- _Stored data_
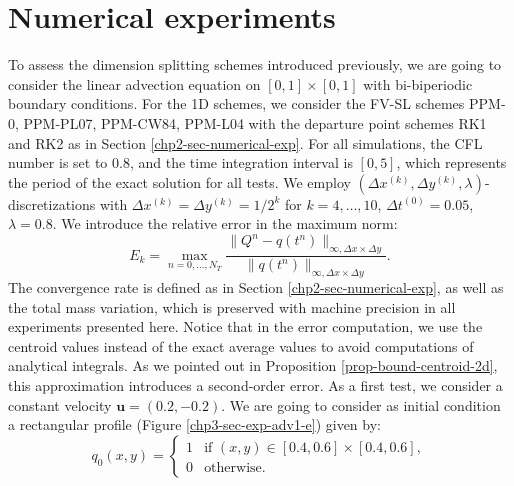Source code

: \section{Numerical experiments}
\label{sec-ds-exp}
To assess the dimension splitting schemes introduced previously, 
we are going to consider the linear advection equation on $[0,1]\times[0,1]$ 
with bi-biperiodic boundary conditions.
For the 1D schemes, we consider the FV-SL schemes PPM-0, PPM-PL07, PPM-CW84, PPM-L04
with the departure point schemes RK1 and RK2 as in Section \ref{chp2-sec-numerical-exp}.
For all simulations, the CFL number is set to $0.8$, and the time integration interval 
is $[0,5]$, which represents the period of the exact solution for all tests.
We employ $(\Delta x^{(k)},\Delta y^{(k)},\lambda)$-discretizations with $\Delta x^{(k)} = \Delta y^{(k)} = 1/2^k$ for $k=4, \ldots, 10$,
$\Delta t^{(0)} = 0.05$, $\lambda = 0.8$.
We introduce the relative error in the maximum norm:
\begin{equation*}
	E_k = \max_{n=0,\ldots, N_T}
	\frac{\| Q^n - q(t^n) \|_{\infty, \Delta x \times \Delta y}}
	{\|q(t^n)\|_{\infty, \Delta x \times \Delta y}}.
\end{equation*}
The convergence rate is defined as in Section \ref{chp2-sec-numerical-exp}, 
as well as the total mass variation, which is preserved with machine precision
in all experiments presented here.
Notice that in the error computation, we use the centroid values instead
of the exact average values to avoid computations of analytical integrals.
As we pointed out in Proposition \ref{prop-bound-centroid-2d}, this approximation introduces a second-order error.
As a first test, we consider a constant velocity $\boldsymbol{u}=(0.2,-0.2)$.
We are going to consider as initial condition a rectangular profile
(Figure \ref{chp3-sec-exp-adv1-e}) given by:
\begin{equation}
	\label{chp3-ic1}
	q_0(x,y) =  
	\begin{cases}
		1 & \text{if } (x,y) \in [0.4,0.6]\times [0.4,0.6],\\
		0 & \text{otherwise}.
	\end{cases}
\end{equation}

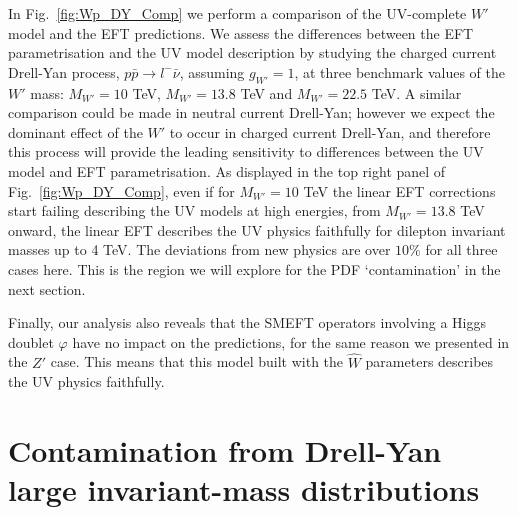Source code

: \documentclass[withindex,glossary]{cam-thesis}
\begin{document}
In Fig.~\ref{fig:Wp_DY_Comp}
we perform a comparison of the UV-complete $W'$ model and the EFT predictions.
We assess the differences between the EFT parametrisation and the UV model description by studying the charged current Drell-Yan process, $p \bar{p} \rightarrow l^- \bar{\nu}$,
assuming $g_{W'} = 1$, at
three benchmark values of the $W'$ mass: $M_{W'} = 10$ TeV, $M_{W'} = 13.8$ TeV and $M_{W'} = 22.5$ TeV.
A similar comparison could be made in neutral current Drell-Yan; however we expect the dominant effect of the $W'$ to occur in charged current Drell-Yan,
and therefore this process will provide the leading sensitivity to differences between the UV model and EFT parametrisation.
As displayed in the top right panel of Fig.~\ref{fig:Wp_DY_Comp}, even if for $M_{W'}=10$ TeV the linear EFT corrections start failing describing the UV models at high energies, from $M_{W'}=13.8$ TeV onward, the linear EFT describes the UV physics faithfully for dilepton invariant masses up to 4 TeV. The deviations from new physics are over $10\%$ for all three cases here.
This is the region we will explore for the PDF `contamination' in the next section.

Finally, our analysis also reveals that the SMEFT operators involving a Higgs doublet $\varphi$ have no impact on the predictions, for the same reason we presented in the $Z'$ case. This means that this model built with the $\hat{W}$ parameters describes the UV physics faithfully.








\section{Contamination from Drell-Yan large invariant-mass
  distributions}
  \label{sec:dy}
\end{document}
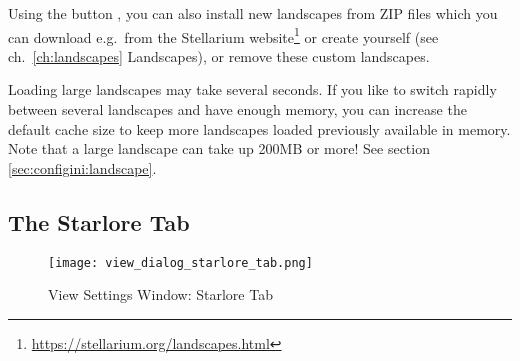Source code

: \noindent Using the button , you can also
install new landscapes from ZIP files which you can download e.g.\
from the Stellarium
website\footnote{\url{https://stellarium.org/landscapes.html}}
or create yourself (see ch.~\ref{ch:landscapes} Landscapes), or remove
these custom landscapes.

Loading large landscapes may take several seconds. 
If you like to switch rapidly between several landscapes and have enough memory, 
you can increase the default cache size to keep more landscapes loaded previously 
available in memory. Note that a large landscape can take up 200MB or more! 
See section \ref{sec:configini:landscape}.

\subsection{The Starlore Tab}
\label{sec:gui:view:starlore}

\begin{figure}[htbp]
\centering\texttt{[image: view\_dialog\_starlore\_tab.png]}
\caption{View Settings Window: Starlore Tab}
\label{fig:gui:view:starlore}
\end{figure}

- _Task prompt_
Nothing but the lines from the first line of the data through the line with "Notice that in" belongs in the answer, copied exactly and without pictures.

- _Response to this task_
Source code

: \section{Numerical experiments}
\label{sec-ds-exp}
To assess the dimension splitting schemes introduced previously, 
we are going to consider the linear advection equation on $[0,1]\times[0,1]$ 
with bi-biperiodic boundary conditions.
For the 1D schemes, we consider the FV-SL schemes PPM-0, PPM-PL07, PPM-CW84, PPM-L04
with the departure point schemes RK1 and RK2 as in Section \ref{chp2-sec-numerical-exp}.
For all simulations, the CFL number is set to $0.8$, and the time integration interval 
is $[0,5]$, which represents the period of the exact solution for all tests.
We employ $(\Delta x^{(k)},\Delta y^{(k)},\lambda)$-discretizations with $\Delta x^{(k)} = \Delta y^{(k)} = 1/2^k$ for $k=4, \ldots, 10$,
$\Delta t^{(0)} = 0.05$, $\lambda = 0.8$.
We introduce the relative error in the maximum norm:
\begin{equation*}
	E_k = \max_{n=0,\ldots, N_T}
	\frac{\| Q^n - q(t^n) \|_{\infty, \Delta x \times \Delta y}}
	{\|q(t^n)\|_{\infty, \Delta x \times \Delta y}}.
\end{equation*}
The convergence rate is defined as in Section \ref{chp2-sec-numerical-exp}, 
as well as the total mass variation, which is preserved with machine precision
in all experiments presented here.
Notice that in the error computation, we use the centroid values instead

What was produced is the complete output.